Si ces conditions sont réunies et que la négociation aboutit, ce texte prévoit que les ministres chargés de l’énergie et du budget pourront établir un nouveau niveau tarifaire applicable au producteur ou allonger la durée initiale du contrat d’achat

Commentaire

Ce dispositif appelle les premières observations suivantes.

Les conditions d’adaptation des nouvelles règles tarifaires pour le producteur sont très strictes et complexes à justifier. Elles confèrent une marge de manœuvre importante à l’administration, qui pourra relever que toutes les mesures pour la viabilité économique du producteur n’ont pas été mises en place.

En outre, la viabilité devrait être examinée, non pas à l’égard du producteur, comme ce qui est prévu, mais de l’installation de production. Il sera également aisé pour l’administration de relever que les autres opérations du producteur (ou de ses propriétaires) assurent sa viabilité économique.
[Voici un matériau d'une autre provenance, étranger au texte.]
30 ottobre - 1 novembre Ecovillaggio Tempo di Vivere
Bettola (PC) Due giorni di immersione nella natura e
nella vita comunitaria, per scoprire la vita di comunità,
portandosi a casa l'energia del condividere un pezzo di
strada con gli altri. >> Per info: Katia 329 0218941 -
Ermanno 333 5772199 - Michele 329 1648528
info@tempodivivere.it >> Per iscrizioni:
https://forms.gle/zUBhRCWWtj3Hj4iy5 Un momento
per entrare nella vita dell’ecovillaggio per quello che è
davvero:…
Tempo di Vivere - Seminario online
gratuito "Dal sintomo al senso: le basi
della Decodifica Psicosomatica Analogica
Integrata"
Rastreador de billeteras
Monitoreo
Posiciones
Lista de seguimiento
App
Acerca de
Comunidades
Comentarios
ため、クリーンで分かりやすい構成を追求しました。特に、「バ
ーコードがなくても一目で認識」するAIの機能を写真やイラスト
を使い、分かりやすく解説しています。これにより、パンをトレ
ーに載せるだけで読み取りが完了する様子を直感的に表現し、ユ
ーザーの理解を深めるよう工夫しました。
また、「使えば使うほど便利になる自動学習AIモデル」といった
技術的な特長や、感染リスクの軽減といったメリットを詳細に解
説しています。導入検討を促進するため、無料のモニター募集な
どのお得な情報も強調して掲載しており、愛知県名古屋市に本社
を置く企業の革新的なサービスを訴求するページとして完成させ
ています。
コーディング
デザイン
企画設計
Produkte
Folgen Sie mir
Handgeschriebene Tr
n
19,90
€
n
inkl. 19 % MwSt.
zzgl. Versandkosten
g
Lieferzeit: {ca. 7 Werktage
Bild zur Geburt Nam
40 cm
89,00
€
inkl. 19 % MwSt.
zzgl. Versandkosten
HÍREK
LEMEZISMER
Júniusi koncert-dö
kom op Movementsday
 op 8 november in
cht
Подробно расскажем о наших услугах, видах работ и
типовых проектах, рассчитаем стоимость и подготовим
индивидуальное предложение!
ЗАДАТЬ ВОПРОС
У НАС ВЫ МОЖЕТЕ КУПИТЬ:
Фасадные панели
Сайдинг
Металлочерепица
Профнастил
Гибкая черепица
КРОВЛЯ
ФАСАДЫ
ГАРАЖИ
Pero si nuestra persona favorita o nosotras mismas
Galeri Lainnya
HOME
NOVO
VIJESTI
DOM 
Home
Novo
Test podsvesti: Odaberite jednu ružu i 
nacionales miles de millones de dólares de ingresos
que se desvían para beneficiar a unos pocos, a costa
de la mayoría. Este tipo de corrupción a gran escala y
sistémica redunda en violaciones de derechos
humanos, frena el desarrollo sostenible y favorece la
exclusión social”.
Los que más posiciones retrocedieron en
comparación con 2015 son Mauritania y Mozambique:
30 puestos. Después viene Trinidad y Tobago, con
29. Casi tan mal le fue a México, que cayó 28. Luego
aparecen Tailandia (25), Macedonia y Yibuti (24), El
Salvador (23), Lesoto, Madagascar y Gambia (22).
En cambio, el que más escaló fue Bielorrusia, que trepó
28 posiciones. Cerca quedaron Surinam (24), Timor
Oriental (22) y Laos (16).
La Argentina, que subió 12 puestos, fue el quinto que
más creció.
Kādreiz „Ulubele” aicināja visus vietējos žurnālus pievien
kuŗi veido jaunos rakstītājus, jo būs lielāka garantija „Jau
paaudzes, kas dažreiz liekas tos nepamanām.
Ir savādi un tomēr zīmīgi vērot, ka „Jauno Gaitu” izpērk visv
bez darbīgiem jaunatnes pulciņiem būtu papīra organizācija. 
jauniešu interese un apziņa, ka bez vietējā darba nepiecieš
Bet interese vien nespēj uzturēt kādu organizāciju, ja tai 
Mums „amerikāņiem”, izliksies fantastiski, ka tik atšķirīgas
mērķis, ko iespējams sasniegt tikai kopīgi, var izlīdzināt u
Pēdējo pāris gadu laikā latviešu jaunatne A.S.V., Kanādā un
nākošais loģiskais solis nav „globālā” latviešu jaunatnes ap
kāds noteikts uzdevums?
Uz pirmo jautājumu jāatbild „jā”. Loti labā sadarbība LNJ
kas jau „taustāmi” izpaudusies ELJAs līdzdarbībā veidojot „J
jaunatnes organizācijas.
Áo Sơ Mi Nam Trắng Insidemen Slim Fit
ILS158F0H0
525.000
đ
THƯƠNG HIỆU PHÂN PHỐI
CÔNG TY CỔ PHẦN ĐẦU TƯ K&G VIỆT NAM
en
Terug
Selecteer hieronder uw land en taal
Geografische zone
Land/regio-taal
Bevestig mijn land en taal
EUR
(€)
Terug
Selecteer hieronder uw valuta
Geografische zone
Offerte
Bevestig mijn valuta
Les producteurs susceptibles d’être concernés par le dispositif actuellement défendu au Parlement par le Gouvernement peuvent :

  • suivre l’évolution de ce texte et les démarches entreprises par la filière, notamment en adhérant à un syndicat professionnel comme Enerplan ;
  • évaluer l’impact de ce dispositif en identifiant les installations et les contrats concernés ;
  • prévenir les parties concernées par ces installations et contrats de la réforme en cours ;
  • anticiper la révision de leurs contrats et réunir toutes les informations sur ces installations et contrats de manière à pouvoir les mobiliser rapidement, non seulement pour vérifier la régularité et la portée de ce qui sera demandé mais aussi, éventuellement, pour contester la modification à venir du contrat
  • préparer dés maintenant, s’ils l’estiment utile, une demande motivée d’adaptation de la réduction tarifaire à venir.

Il convient bien entendu de distinguer les démarches qui pourront être entreprises par chaque producteur (recours ou demande d’adaptation) de celles qui seront éventuellement mises en œuvre par les représentants de la filière contre les textes à venir.